主人公、ザン! と地を飛ぶ。伏せた姿勢からとは思えぬ高い距離、4mの跳躍を見せる。そして速い。
隊長「!」銃を空に向けようとするが、既に接近していた主人公がその腕を掴む。
着地と同時に、バキッと音を立てて隊長の右手は肘から前腕が外側へ折れる。
隊長「あああ!」
見据える主人公の目と、対峙する隊長の目。すかさず放たれる主人公の右ボディーブロー。

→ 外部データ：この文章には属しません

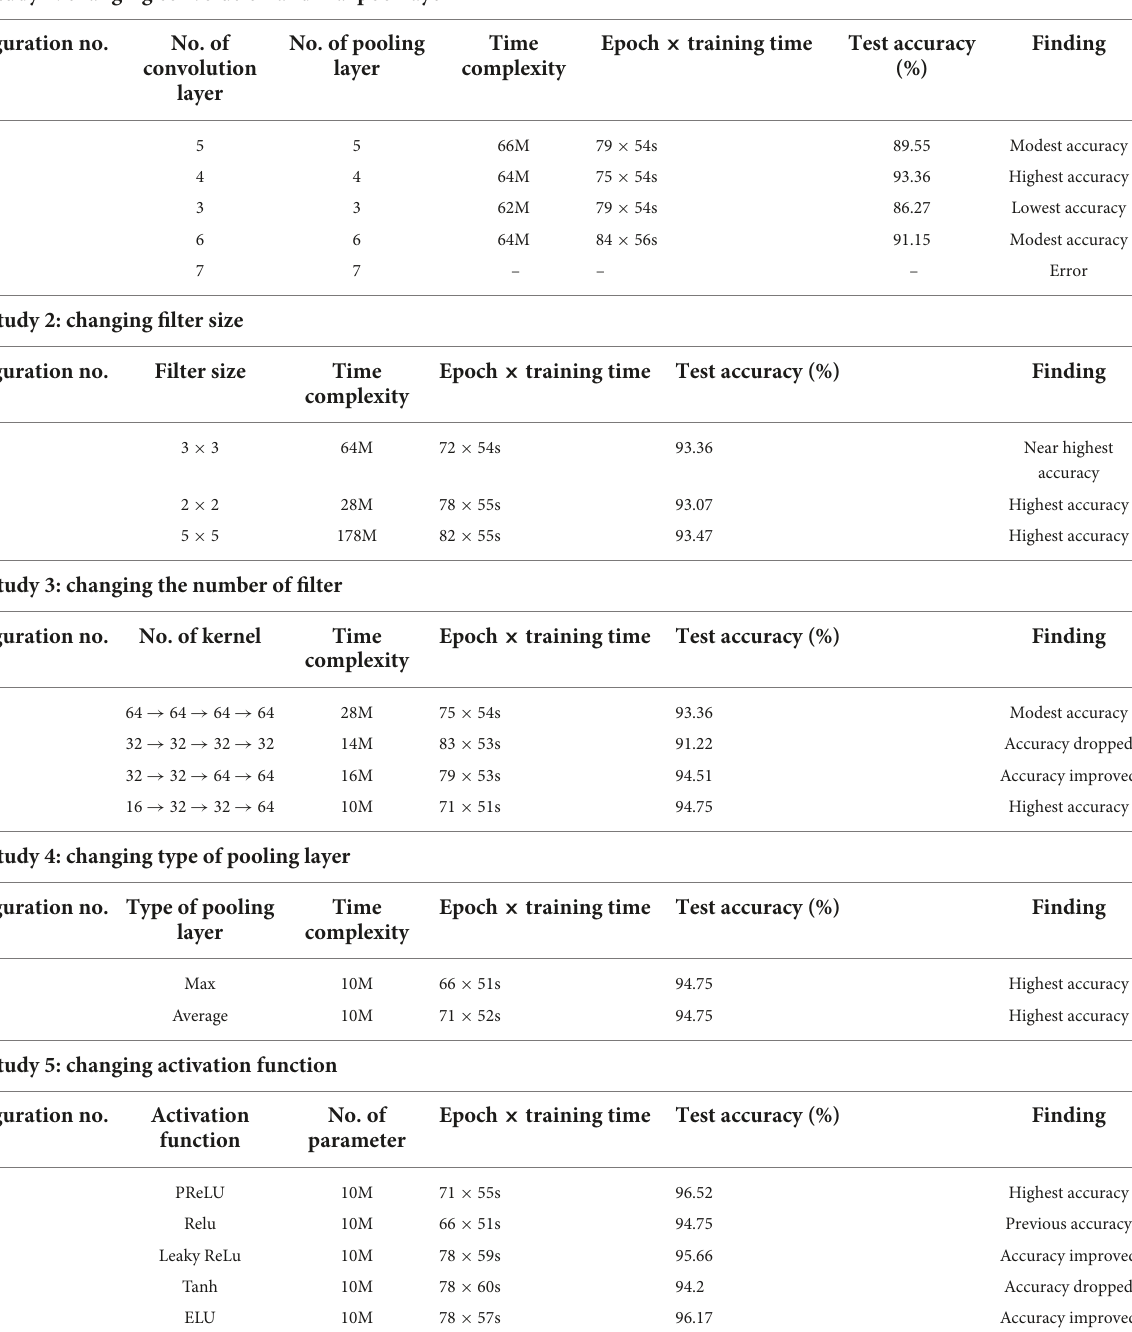
TABLE 3 Ablation study on layer configurations and activation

ボキボキ! 肋骨が折れ、グジャッと内臓はへしゃげる。
内出血を起こしている隊長「う〜〜〜〜〜〜!」と呻きながら、体を左斜め前にしながら屈める。
必死の表情。
落とした銃を左手に握った刹那、隊長「おおお!」と、主人公に構え、1発撃つ。
銃弾は主人公の左こめかみのメカを弾く。肉がえぐれ、出血する。
怯まぬ主人公。むしろカッとなる。
主人公「ぬうっ!」と声を出す。
左手で隊長の顔を掴む主人公、そのまま頭を手近の樹木へ叩きつける。
叩きつけられた隊長の後頭部から血が吹き飛ぶ。
主人公はかろうじて踏み留まるが、隊長はズルズルとその場に崩れ落ちる。
主人公「・・・・・」左手で左こめかみを押さえる。
横臥した隊長。
目だけを主人公に向けて、隊長「・・・・・く・・・狂い死にを選ぶ気か・・・・・」
主人公「・・・・・」
隊長「い・・・いいか。・・・もう・・・当り前の人間じゃない貴様が・・・・」
主人公は無言で眺めるのみ。
隊長「ど・・・どうあがこうと・・・・い・・・今更・・・・・」
隊長「今更・・・・・・・・・・」と、それきり力尽きる。ストップモーションになったかの様に動かなくなってしまった。
追手Gと隊長の死体が転がっている。
それらを見下ろす主人公。疲れ果てて力無く、無表情に近い顔でうなだれている。
追手Gと隊長のデスマスクにかぶせて、ポツリ・・・と
主人公「だからってどうしろと言うんだ・・・」
追手Gに歩み寄る。側に跪くまる。
主人公「教えてくれ、姉さん。いや、誰でもいい・・・・・」
8.密林の風景ショット。
鬱蒼とした密林の様子、樹々の上に夕陽が射す、夕闇に緑の地獄に光彩が与えられる。
9.7と同じ場所。時間が経過し、夜になっている。
追手Gの遺体の側に踞り体育座りしている主人公。
機能停止しているかの様な、ボンヤリと虚ろな表情の主人公。
ザザザ・・・と葉音がする。変わらぬ主人公の表情。
追手H、Iの組と、追手J、Kの組との二つのチームが、それぞれに銃を構えて主人公に近寄る。隊長が持っていた主人公の使っていた銃は、追手Jが持っているので追手Jだけ二丁拳銃の体。
主人公の前に立つ追手たち。銃の構えは崩さない。
追手H「抵抗の様子はありません」
俯いたままの主人公。
追手H「司令確認。目標を同行させ、施設へ帰着します」
追手H、主人公に向かって「立て」
やっと顔を上げる主人公。ボンヤリと追手たちを見る。
追手H、かがみ込んで、左手を主人公の右脇に差し込み引っ張り上げようとする。
主人公「いや、自分で立てる・・・・・」
追手H、手を引っ込める。
主人公、右膝に右手を当てがい、ぐっと体を起こす。フーッと立ち上がる。
追手H、続いて他の追手たちも一、二歩退がる。警戒は怠らないのだ。
追手H、主人公から目を離さず、左の親指を立て方向を示す。
主人公、無言で歩き出す。
追手たちも歩き出す。
(続く)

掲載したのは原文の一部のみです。